§ Task item
In the records below, find the line containing "Lymph nodes positive" and the line containing "<41,146,102,200> (left, top, right, bottom; pixels)". Give again exactly those lines and every line between them, omitting the pictures.

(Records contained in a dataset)

---------------

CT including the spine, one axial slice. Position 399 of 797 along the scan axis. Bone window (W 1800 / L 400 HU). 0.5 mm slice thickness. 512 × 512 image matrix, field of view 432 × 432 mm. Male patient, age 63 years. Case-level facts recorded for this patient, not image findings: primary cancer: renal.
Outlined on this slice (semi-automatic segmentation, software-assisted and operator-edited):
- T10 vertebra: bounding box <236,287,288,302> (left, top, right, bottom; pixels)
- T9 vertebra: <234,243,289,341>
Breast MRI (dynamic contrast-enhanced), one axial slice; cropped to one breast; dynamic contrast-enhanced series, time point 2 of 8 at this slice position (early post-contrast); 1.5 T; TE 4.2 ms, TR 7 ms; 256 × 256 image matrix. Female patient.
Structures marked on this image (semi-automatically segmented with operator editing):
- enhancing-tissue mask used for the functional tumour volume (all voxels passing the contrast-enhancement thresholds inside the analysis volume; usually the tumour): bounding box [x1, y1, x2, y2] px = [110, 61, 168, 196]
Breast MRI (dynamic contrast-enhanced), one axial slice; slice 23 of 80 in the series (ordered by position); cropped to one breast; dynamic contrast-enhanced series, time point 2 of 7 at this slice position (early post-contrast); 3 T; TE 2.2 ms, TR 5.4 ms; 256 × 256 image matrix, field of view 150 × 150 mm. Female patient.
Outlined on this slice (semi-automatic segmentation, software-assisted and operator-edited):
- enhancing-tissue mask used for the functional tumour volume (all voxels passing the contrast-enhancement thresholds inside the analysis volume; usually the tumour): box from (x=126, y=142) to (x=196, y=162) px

---------------

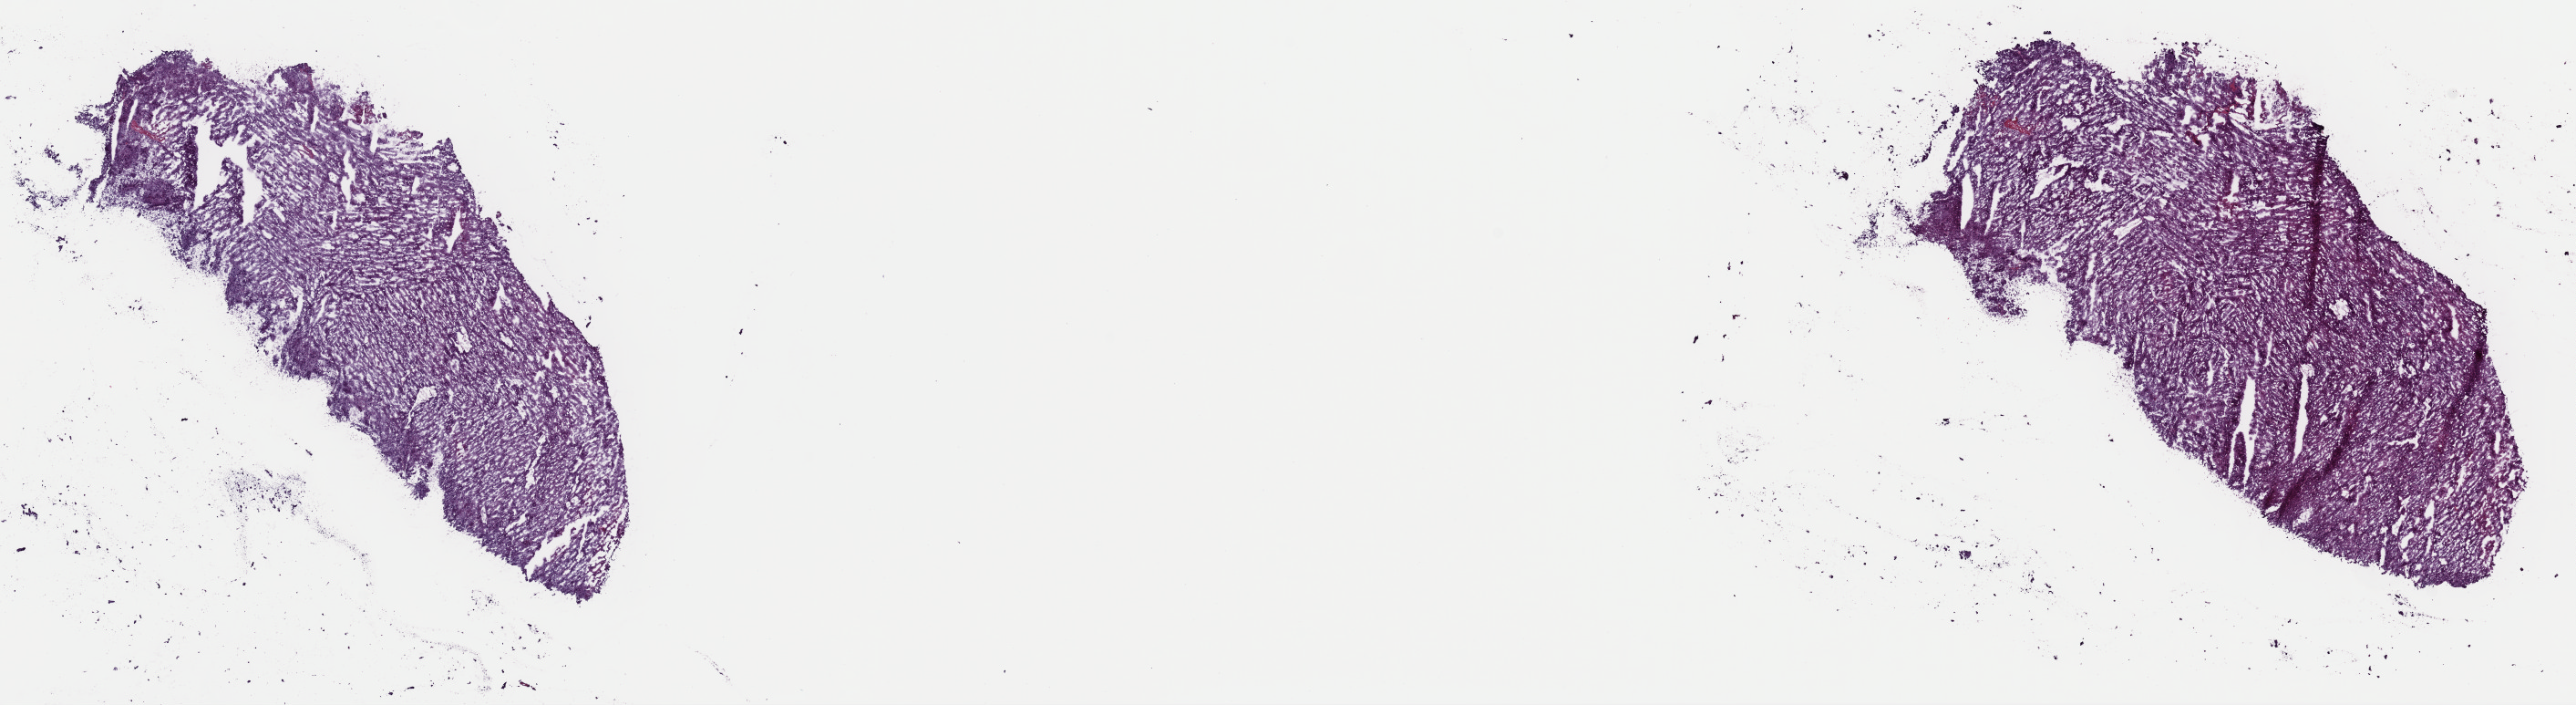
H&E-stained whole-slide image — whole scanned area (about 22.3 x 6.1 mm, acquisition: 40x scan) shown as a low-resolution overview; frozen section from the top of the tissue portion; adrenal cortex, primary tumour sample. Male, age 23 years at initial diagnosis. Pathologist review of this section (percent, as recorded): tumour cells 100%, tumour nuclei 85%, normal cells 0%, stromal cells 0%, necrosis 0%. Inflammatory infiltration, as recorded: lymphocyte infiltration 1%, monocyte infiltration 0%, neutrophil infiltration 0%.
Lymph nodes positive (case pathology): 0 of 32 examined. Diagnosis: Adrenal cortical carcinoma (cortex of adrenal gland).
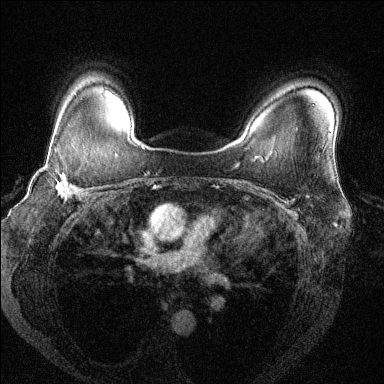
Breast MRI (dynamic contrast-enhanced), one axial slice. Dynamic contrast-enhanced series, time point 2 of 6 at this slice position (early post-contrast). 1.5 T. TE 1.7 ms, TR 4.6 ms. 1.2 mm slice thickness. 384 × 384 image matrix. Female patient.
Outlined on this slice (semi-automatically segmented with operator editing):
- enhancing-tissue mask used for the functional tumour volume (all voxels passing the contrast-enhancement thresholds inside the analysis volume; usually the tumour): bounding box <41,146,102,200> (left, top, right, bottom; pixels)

---------------

§ Solved exercise
Lymph nodes positive (case pathology): 0 of 32 examined. Diagnosis: Adrenal cortical carcinoma (cortex of adrenal gland).
Breast MRI (dynamic contrast-enhanced), one axial slice. Dynamic contrast-enhanced series, time point 2 of 6 at this slice position (early post-contrast). 1.5 T. TE 1.7 ms, TR 4.6 ms. 1.2 mm slice thickness. 384 × 384 image matrix. Female patient.
Outlined on this slice (semi-automatically segmented with operator editing):
- enhancing-tissue mask used for the functional tumour volume (all voxels passing the contrast-enhancement thresholds inside the analysis volume; usually the tumour): bounding box <41,146,102,200> (left, top, right, bottom; pixels)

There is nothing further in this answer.